I am having the below setup
Elasticsearch version : 7.5.1
APM Server version : 7.5.1
APM Agent language and version : elasticapm-java/1.12.0
Its a single node cluster, with about 500 shards, with 1 replica
64GB RAM, 32 processor, 3TB storage(55% occupied)
Workload : Inserting documents from APM Server & Logstash & few dashboards for visualisation.
I am observing that the CPU is constantly between 90 to 100%, as a result lot of events are getting lost due to 'queue is full' error. Even basic index list apis take long time to respond.
Until 2 weeks back, things were working fine, with about 80% of current volume.
The GET _nodes/hot_threads API gives below results...I have taken multiple snapshots, & I see the management & write threads coming alternatively.
::: {elk.abc.co.in}{D9AO4ua7QQKowLbUe4-Ffw}{WlOQbHwMQGaDTQ1gELXQDw}{10.10.10.211}{10.10.10.211:9300}{dilm}{ml.machine_memory=67335020544, xpack.installed=true, ml.max_open_jobs=20}
Hot threads at 2020-07-21T05:43:32.529Z, interval=500ms, busiestThreads=3, ignoreIdleThreads=true:
181.7% (908.7ms out of 500ms) cpu usage by thread 'elasticsearch[elk.abc.co.in][write][T#6]'
4/10 snapshots sharing following 54 elements
app//org.elasticsearch.ingest.CompoundProcessor.innerExecute(CompoundProcessor.java:137)
app//org.elasticsearch.ingest.CompoundProcessor.lambda$innerExecute$1(CompoundProcessor.java:156)

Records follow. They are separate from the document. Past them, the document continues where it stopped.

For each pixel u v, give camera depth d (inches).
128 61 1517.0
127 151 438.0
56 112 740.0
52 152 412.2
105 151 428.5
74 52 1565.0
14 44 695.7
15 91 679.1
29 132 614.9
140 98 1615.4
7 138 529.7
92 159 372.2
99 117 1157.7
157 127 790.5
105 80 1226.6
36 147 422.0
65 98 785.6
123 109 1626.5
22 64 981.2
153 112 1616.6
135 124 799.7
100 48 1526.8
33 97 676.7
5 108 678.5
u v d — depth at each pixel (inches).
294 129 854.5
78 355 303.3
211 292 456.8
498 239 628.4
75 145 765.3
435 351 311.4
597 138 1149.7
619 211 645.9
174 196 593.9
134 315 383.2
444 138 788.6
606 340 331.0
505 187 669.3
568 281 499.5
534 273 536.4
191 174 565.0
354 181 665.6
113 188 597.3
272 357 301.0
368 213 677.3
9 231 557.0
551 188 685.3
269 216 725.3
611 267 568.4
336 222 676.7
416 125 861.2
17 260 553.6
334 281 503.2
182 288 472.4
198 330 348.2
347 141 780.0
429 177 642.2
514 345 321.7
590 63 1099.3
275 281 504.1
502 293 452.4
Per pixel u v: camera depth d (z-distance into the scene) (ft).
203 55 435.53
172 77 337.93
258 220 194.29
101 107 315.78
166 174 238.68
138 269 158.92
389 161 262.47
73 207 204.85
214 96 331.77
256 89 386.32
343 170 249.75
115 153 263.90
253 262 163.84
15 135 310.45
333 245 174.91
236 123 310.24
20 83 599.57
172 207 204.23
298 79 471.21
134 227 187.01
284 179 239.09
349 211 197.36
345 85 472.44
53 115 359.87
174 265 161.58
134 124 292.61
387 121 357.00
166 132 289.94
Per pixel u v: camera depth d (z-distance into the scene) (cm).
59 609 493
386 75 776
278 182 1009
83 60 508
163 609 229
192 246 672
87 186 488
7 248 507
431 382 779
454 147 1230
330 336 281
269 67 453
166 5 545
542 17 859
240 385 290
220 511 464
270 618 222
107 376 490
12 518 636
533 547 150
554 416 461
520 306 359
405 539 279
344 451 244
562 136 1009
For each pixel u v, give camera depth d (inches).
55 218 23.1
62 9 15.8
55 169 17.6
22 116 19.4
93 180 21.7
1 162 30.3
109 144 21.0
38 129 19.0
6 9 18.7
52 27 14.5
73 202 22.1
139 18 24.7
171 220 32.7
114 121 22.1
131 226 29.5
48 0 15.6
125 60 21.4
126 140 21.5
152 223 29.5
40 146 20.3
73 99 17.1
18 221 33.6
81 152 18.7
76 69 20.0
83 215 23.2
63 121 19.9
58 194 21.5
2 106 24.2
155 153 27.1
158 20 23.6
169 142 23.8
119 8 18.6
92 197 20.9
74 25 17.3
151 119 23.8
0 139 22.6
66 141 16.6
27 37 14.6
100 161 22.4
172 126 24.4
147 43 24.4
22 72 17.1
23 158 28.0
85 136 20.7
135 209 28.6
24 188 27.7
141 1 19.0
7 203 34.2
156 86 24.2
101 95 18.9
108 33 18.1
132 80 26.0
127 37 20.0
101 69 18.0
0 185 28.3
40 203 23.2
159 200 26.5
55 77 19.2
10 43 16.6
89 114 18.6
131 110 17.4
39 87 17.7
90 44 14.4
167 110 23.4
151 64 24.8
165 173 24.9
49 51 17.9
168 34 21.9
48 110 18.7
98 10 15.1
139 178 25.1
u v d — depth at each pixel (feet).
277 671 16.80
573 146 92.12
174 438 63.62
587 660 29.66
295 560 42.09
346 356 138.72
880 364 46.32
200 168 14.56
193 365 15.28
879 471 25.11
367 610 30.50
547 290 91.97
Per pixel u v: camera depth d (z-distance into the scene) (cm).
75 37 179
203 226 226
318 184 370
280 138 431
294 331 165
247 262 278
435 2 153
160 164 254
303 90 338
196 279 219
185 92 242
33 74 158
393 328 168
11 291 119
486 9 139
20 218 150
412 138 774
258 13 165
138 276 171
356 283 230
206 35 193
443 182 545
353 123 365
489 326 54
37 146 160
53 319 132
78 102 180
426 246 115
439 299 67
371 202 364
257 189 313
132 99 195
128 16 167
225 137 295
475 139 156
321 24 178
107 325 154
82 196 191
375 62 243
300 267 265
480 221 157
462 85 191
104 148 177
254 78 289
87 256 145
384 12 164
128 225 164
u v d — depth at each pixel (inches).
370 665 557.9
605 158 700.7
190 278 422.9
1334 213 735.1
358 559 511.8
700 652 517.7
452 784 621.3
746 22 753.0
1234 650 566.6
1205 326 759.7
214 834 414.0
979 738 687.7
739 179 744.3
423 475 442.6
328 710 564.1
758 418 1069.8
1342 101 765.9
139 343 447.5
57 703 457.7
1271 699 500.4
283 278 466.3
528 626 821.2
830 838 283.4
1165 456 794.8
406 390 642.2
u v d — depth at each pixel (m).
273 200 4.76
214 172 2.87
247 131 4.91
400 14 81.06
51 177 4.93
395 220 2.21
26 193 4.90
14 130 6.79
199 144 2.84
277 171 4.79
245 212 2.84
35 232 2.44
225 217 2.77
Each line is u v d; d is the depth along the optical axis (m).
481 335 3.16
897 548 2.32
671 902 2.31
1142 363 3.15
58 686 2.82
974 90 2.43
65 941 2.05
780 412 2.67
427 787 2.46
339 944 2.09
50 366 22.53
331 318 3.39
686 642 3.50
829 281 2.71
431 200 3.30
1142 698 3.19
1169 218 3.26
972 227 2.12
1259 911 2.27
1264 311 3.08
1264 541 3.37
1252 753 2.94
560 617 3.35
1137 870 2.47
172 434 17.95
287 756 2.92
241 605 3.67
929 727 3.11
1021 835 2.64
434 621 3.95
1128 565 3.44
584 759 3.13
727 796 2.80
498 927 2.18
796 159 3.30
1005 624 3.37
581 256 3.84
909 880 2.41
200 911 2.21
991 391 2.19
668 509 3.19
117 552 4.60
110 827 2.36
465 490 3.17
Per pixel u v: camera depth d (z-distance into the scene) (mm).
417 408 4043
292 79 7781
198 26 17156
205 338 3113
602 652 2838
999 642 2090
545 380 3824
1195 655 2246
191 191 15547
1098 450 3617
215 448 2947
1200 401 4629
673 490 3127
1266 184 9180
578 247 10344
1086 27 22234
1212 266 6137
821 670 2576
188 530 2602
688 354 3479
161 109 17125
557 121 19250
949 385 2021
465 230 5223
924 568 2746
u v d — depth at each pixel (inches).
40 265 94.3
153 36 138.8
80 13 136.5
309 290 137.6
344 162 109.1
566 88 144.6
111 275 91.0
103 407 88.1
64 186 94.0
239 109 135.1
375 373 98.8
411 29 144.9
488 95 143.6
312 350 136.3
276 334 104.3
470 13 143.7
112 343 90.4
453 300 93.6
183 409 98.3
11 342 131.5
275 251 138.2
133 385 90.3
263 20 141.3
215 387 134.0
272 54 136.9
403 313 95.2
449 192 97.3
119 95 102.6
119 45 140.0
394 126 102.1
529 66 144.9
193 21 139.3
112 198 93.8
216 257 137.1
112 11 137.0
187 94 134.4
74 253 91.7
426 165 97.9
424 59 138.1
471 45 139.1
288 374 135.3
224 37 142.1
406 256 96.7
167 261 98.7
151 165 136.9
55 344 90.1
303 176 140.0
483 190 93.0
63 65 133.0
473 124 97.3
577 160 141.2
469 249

app//org.elasticsearch.ingest.CompoundProcessor$$Lambda$5961/0x00007eebb68ea440.accept(Unknown Source)
app//org.elasticsearch.ingest.IngestDocument.lambda$executePipeline$0(IngestDocument.java:653)
app//org.elasticsearch.ingest.IngestDocument$$Lambda$5962/0x00007eebb68e7108.accept(Unknown Source)
app//org.elasticsearch.ingest.Pipeline.lambda$execute$0(Pipeline.java:106)
app//org.elasticsearch.ingest.Pipeline$$Lambda$5960/0x00007eebb68ecd08.accept(Unknown Source)
app//org.elasticsearch.ingest.CompoundProcessor.innerExecute(CompoundProcessor.java:128)
6/10 snapshots sharing following 8 elements
app//org.elasticsearch.ingest.IngestService.executePipelines(IngestService.java:409)
app//org.elasticsearch.ingest.IngestService.access$000(IngestService.java:75)
app//org.elasticsearch.ingest.IngestService$3.doRun(IngestService.java:383)
app//org.elasticsearch.common.util.concurrent.ThreadContext$ContextPreservingAbstractRunnable.doRun(ThreadContext.java:773)
app//org.elasticsearch.common.util.concurrent.AbstractRunnable.run(AbstractRunnable.java:37)
java.base@13.0.1/java.util.concurrent.ThreadPoolExecutor.runWorker(ThreadPoolExecutor.java:1128)
java.base@13.0.1/java.util.concurrent.ThreadPoolExecutor$Worker.run(ThreadPoolExecutor.java:628)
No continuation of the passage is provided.